··· TEXTE PRÉSENTÉ ···

Dans La loi du déshonneur, Francisco Luzemo retrace un bref moment de la vie de Binta. Jeune femme d’origine africaine, Binta vit une vie épanouie et insouciante pour peu que sa maman et ses dogmes religieux la laissent en paix. Car à presque 25 ans, il est plus que temps que la jeune femme prenne mari et fonde une famille. Mais sa liberté, Binta y tient, d’autant plus qu’elle vit un amour fou avec… une femme. Fodé, son frère qui sort de prison et monstre de violence autant que de mal-être, ne l’entend pas de cette oreille.
S’inspirant d’un sordide crime d’honneur qui ébranla l’actualité il y a quelques années, Francisco utilise un mini-budget pour faire un court-métrage maxi-courageux et percutant. Filmant un Charleroi dantesque vacillant entre sa beauté industrielle et sa violence prégnante, le réalisateur manie ses influences (Maïwenn, Spike Lee, Michael Mann) et impose une marque de fabrique destinée à faire parler d’elle. Dans la veine de Black, Francisco est une des pépites belges à suivre tant il a le bagout de proposer autre chose que ce qu’on voit d’habitude. Et avec la manière qui plus est. Interview.
Bonjour Francisco, d’où nous viens-tu ?
Mon parcours fut somme toute classique, mais toujours avec cet intérêt pour l’art. Déjà en secondaires, j’avais pris une option théâtre. Après quoi, j’ai suivi des études d’écriture multimédia à Condorcet avant de rejoindre l’INRACI à Bruxelles, là où j’ai rencontré tous les potes qui forment cette équipe.
J’ai toujours voulu faire du cinéma. Entre les dessins animés que ma mère me montrait et les histoires que je racontais lors des réunions de famille, c’était une évidence. Je n’ai d’ailleurs pas attendu les études pour faire mes premiers films. Je prenais des photos pendant les soupers, filmait les anniversaires. C’était bancal mais ce n’était qu’une préparation de ce qui allait suivre.
Ce court-métrage, ce n’est donc pas le premier ?
C’est le dixième… mais il a une autre saveur. J’ai l’impression d’avoir été au bout des choses, il y a eu une grosse préparation et énormément de travail en amont, des demandes de subsides. Le stress fut bien présent. Ce film, c’est le plus abouti. Il faut dire que je mange cinéma, je respire cinéma et j’ai envie de vivre de mon art, de faire des films engagés.

···

▶ _OBJECTIF DE LA TÂCHE_:
Répondez à ces questions d'après le texte sur le court-métrage La loi du déshonneur.
(a) Quel âge Binta a-t-elle presque ?
(b) Quelle ville le réalisateur filme-t-il ?
(c) Où Francisco a-t-il rencontré les amis qui forment son équipe ?
Les entrées constituent un matériau distinct du texte.

··· ENTRÉES FOURNIES ···

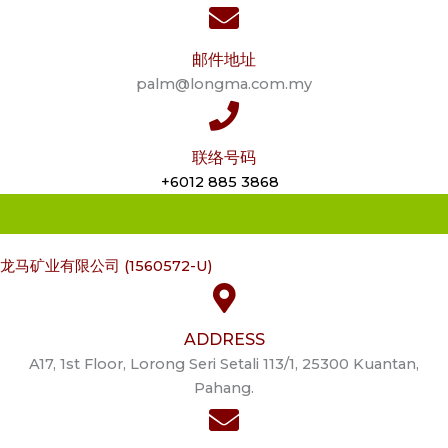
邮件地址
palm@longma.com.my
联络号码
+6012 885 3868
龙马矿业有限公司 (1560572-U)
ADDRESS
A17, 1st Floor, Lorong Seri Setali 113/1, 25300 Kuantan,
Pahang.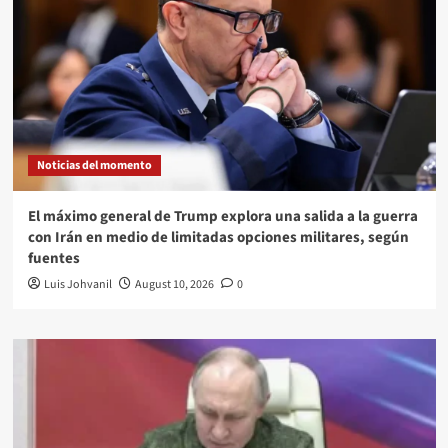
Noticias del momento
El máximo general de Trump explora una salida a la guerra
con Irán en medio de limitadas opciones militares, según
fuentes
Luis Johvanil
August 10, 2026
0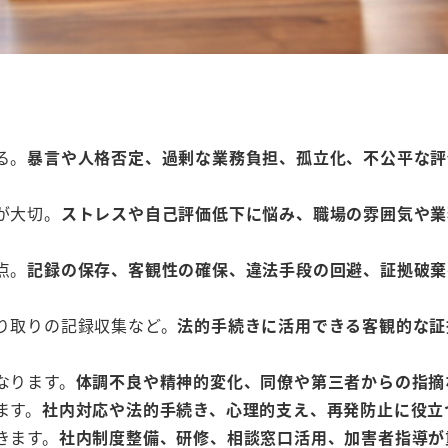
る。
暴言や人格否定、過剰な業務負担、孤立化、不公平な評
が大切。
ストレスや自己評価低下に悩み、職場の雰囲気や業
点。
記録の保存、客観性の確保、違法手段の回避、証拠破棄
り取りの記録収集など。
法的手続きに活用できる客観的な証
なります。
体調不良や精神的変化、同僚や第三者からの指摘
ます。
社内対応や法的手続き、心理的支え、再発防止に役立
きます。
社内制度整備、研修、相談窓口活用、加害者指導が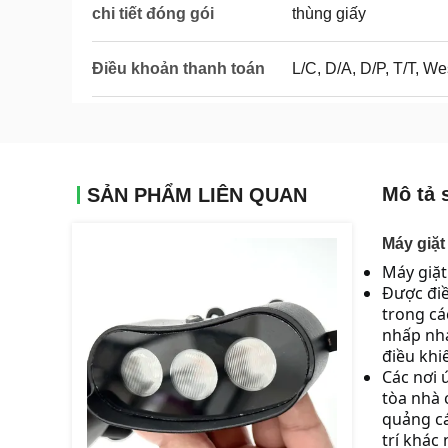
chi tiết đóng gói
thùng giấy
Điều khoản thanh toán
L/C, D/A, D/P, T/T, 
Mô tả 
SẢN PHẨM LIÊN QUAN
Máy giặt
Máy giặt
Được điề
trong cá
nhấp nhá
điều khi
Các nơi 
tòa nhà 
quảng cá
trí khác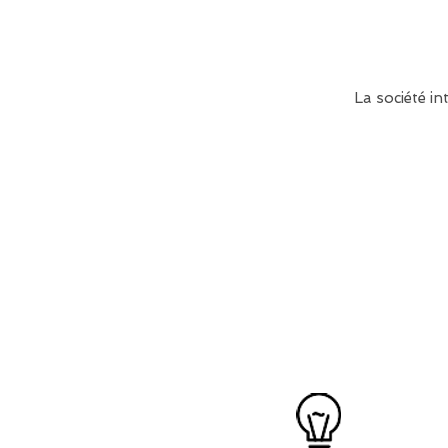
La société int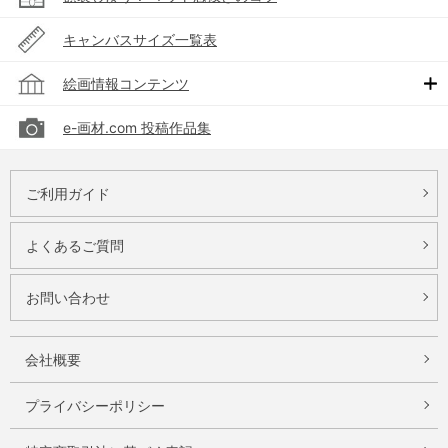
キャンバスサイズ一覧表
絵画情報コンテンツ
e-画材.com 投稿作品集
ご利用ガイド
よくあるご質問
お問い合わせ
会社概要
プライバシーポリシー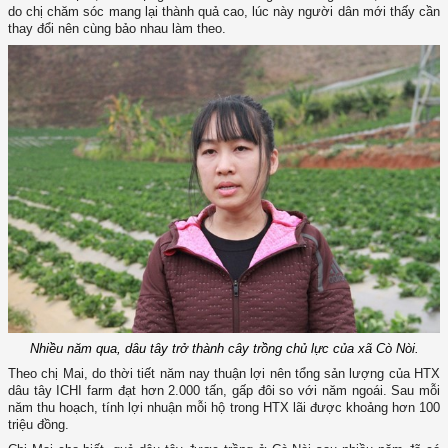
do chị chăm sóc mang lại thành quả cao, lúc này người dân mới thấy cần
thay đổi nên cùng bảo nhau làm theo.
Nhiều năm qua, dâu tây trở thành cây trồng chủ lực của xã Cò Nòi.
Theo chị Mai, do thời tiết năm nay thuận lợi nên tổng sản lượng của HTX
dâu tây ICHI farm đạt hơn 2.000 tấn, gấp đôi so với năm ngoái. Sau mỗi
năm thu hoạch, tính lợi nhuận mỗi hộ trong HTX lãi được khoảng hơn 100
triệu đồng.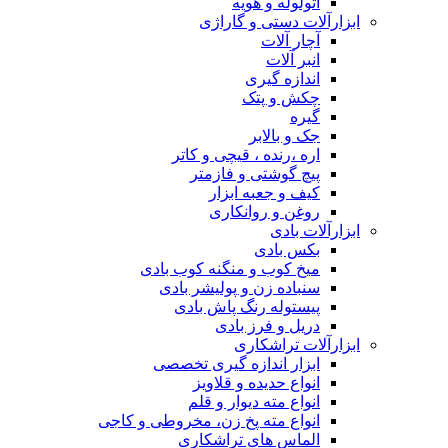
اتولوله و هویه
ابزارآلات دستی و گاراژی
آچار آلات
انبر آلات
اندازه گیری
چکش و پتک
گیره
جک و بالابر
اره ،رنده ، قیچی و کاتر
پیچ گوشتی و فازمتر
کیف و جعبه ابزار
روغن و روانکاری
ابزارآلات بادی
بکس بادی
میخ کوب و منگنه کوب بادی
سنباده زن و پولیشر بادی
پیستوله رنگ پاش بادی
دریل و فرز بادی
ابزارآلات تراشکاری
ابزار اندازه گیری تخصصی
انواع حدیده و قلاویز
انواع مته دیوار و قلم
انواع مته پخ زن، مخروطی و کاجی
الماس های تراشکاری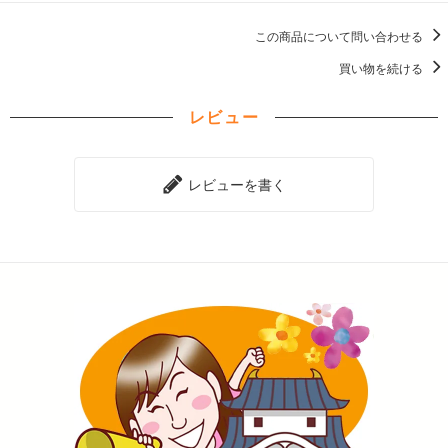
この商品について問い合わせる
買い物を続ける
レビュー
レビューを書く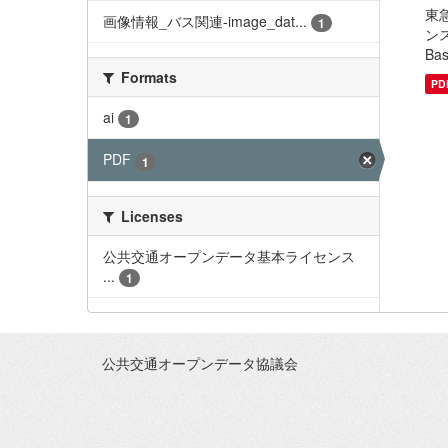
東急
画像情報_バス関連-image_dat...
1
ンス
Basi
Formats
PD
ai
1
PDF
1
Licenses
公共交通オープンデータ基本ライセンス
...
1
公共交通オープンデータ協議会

···

▶ _RÉSULTAT DE L'EXERCICE_:
(a) Presque 25 ans.
(b) Charleroi.
(c) À l'INRACI, à Bruxelles.